_THE TASKS_
A) In the forum thread about a suspected unfaithful spouse, reproduce the passage word for word, beginning at "Any normal person would agree" and ending after "save the marriage.".
B) Write the next part of the forum thread about a suspected unfaithful spouse, picking up after its last sentence.

_PAGE TEXT_
Regardless of whether or not she has been unfaithful to you (although you don't have definitive proof, I guarantee she has), you have to sit down and have a talk with her. You have to tell her that all of these behaviors must stop immediately. Tell her you refuse to continue in the marriage this way. Tell her you will not let her disrespect you by encouraging her supervisor to hit on her and by going out socially with other men but not with you. Tell her if she refuses to stop, you must consider divorce. Tell her you love her and want to work on the marriage. Ask her what is wrong. But tell her you will not continue this way for even one more day.


----------



## Will_Kane (Feb 26, 2012)

Tell her also that from now on you don't want her to delete any texts, you want to see them, and you want her password. 

Explain all of the details you posted here, about the supervisor hitting on her, the increased contact with other guys, the changing of the password, and ask her if she doesn't think that gives you reason to be suspicious. 

Any normal person would agree that these are signs of possible infidelity. If she doesn't agree with that, that is a red flag in and of itself. 

Any normal person would comply with their spouse's request when presented that way. They might be d troubled that their spouse doesn't trust them unconditionally, but they would understand the reason for it and, if they had nothing to hide, they would comply with it in order to quell their spouse's fears and save the marriage.

_INFORMATION PROVIDED_
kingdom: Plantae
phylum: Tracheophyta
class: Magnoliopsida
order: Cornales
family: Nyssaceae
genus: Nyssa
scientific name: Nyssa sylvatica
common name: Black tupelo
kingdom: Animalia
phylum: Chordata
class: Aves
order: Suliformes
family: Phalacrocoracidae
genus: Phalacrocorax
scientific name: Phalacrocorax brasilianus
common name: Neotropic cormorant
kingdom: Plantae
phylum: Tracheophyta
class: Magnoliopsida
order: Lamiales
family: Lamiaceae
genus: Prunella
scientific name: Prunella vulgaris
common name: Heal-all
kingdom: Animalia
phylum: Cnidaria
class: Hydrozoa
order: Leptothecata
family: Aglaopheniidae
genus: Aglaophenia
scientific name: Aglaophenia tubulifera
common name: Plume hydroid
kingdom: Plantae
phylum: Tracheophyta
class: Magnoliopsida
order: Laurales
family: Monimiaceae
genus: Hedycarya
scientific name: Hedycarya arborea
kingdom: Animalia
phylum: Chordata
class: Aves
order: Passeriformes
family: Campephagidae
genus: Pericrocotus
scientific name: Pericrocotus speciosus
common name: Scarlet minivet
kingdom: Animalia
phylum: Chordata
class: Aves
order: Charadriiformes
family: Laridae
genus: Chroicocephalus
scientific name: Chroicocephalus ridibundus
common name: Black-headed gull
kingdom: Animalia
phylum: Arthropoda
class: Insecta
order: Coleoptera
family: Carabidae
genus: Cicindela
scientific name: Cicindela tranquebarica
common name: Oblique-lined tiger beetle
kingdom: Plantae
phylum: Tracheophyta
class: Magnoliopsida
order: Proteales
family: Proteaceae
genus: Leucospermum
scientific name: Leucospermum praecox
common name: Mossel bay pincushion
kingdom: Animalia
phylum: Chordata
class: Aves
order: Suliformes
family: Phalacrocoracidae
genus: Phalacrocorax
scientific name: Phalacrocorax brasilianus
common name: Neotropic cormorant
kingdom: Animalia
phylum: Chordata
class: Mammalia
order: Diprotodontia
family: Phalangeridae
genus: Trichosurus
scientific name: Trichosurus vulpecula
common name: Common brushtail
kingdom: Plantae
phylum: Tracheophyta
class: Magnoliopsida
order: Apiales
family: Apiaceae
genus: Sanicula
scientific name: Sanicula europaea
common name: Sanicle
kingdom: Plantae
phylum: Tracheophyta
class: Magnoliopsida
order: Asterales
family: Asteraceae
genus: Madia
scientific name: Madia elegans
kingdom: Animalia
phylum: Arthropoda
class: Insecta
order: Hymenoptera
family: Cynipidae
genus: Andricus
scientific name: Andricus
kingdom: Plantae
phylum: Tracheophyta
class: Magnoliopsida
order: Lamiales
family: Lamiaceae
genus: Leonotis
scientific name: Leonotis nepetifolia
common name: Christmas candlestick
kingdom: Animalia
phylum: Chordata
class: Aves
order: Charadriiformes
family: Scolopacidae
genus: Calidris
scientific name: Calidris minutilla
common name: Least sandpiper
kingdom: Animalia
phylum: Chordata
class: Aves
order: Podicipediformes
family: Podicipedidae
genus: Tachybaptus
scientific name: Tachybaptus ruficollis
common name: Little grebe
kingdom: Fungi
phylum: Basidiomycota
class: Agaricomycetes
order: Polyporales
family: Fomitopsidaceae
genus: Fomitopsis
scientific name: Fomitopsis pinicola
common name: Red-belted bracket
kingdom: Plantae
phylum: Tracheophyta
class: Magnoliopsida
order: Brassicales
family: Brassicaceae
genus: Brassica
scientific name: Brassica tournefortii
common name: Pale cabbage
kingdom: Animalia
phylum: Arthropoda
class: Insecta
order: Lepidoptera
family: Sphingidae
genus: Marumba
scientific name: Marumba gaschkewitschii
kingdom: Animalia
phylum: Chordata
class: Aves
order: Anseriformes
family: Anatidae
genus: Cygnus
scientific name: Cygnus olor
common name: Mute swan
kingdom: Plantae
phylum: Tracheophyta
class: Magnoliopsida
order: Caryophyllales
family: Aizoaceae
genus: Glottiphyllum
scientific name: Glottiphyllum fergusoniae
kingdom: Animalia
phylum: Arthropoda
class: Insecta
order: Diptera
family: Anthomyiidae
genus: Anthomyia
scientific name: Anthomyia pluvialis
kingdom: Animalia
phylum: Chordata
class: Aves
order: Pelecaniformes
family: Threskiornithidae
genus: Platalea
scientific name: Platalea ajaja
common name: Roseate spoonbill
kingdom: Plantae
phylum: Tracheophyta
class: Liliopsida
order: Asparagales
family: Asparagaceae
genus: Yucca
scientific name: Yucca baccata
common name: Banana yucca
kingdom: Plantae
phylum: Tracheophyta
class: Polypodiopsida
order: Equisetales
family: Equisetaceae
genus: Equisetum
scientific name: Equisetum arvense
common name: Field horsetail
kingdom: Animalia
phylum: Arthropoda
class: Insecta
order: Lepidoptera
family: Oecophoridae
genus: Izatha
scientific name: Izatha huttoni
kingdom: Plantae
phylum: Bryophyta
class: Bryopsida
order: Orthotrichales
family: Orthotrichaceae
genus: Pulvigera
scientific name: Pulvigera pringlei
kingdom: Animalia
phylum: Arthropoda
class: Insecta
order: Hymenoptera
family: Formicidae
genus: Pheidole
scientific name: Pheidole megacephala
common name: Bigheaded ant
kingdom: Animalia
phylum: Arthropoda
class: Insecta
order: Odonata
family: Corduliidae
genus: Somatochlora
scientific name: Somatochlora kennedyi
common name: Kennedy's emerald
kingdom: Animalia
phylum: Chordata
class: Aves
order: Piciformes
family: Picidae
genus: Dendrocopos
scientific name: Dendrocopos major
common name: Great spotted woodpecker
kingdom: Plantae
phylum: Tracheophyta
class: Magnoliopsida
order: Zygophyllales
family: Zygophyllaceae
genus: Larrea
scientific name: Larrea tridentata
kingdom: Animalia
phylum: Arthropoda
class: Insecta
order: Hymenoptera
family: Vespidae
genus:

_ANSWERS IN ORDER_
A)
Any normal person would agree that these are signs of possible infidelity. If she doesn't agree with that, that is a red flag in and of itself. 

Any normal person would comply with their spouse's request when presented that way. They might be d troubled that their spouse doesn't trust them unconditionally, but they would understand the reason for it and, if they had nothing to hide, they would comply with it in order to quell their spouse's fears and save the marriage.

B)
A normal response to such a request given the circumstances you presented would be to acknowledge how bad it looks, but to comfort the spouse and say that there is nothing going on, of course you can look at my texts from now on so I can prove to you it's all just innocent stuff. An abnormal response would be to blow up, scream, accuse the spouse of being controlling, refuse to give any access to the phone, and refuse to do anything whatsoever to acknowledge the spouse's reasonable concerns and comfort the spouse's fears.

Prepare yourself for the worst. She probably is involved in an emotional affair at least, most likely a physical affair, and she will refuse to change her behavior in any way to try to save your marriage.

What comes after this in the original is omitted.